Un soir, une semaine avant les élections en Alberta, la chef néo-démocrate Rachel Notley a su qu'elle mettrait fin au long règne des progressistes-conservateurs et qu'elle deviendrait la 17e première ministre de la province. Cette révélation l'a frappée comme un coup de poing à l'estomac.

La politicienne était dans une chambre d'hôtel à Calgary ou à Lethbridge - elle ne se souvient plus - quand elle a pris connaissance d'un sondage qui plaçait l'équipe néo-démocrate loin devant les autres partis. Ses conseillers lui avaient transmis le document plusieurs heures auparavant, mais elle n'avait pas encore eu le temps de l'analyser.

«J'ai soudainement réalisé que cela pouvait arriver, raconte-t-elle à La Presse Canadienne. Mon estomac est devenu très douloureux et j'ai dit: »Oh mon Dieu. Nous avons tellement à faire.«»

Rachel Notley se souvient d'avoir arpenté sa suite vide en long et en large en se demandant quoi faire, car le plan initial était de travailler 18 heures par jour au cours de la dernière semaine de campagne, puis de s'effondrer de fatigue le jour du scrutin. Sauf qu'à ce rythme, elle s'est mise à craindre qu'au lendemain du vote, le Canada se réveille avec l'image d'une nouvelle première ministre albertaine exténuée cognant des clous sur scène au moment de son discours de victoire.

Elle a donc pris le téléphone pour demander conseil à son mari, Lou Arab. Elle se souvient que celui-ci lui a dit de «parler à son équipe». La politicienne a par la suite contacté son directeur de campagne, Gerry Scott, pour lui dire que l'équipe «devait annuler un paquet d'évènements et commencer à planifier la transition».
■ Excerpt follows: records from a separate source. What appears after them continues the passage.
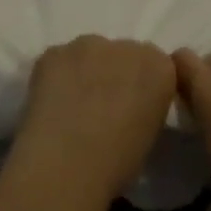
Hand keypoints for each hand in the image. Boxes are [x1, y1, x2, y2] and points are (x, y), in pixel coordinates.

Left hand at [9, 36, 176, 199]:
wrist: (65, 165)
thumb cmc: (117, 163)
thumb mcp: (150, 135)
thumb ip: (146, 108)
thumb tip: (129, 108)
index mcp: (160, 68)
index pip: (156, 66)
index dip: (141, 88)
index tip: (131, 109)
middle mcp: (127, 46)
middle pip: (123, 54)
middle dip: (114, 74)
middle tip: (100, 107)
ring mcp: (87, 45)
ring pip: (89, 54)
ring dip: (85, 72)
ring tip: (71, 106)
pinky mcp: (53, 52)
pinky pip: (58, 60)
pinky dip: (56, 77)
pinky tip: (50, 104)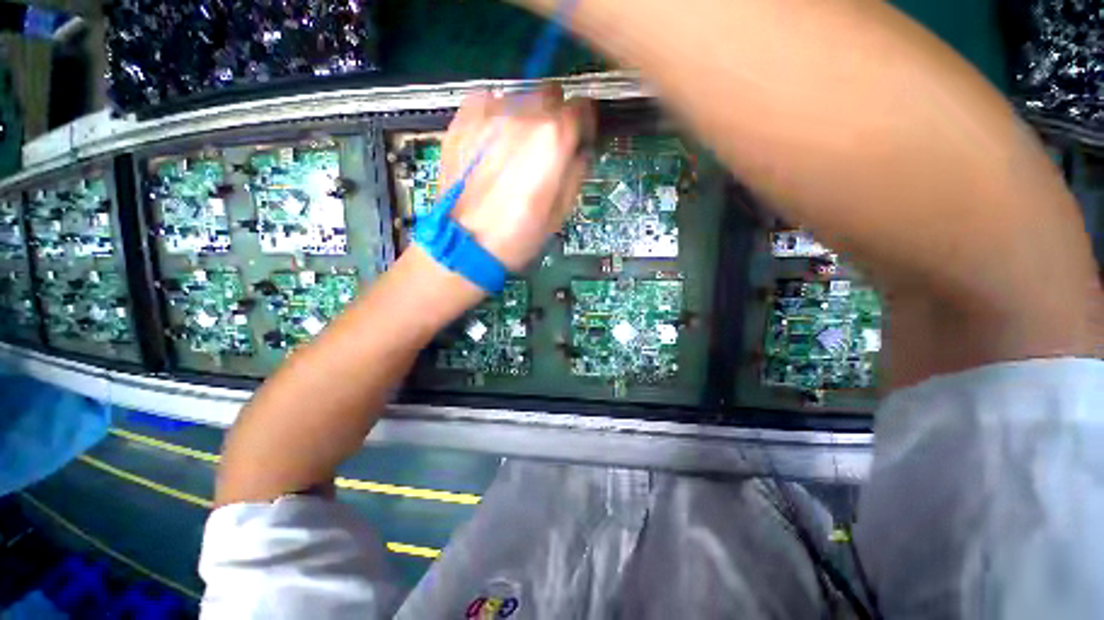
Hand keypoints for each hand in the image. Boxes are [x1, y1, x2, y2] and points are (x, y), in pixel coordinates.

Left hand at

Puis, quatre jours avant le vote, cinq dirigeants d'entreprises associés au Parti progressiste-conservateur ont tenu une conférence de presse à Edmonton pour mettre en garde contre les néo-démocrates et déplorer que les entreprises soient toujours surtaxées. Mme Notley se souvient d'avoir regardé ces entrepreneurs - qu'elle a surnommés les «Monopoly Men» - et d'avoir réalisé à quel point les conservateurs avaient mal compris l'électorat albertain.

Finalement, le soir des élections, Rachel Notley, sa famille et ses conseillers se sont réunis dans une chambre d'Edmonton alors que ses partisans, tout d'orange vêtus, se sont rassemblés dans une des salles de l'hôtel. En révisant son discours, elle a décidé de déplacer l'hommage à ses parents décédés - son père, Grant Notley, a été chef du NPD albertain de 1968 jusqu'à sa mort en 1984 - à la toute fin. «Comme ça, si ma voix s'étranglait, le discours était terminé», explique-t-elle.

Quand elle a ouvert la porte de sa chambre d'hôtel, deux gardes du corps en complet l'attendaient, symboles de la nouvelle vie qui s'offrirait à elle une fois ce seuil franchi. La politicienne l'a enjambé et tous se sont dirigés vers l'étage inférieur, où sa victoire était célébrée.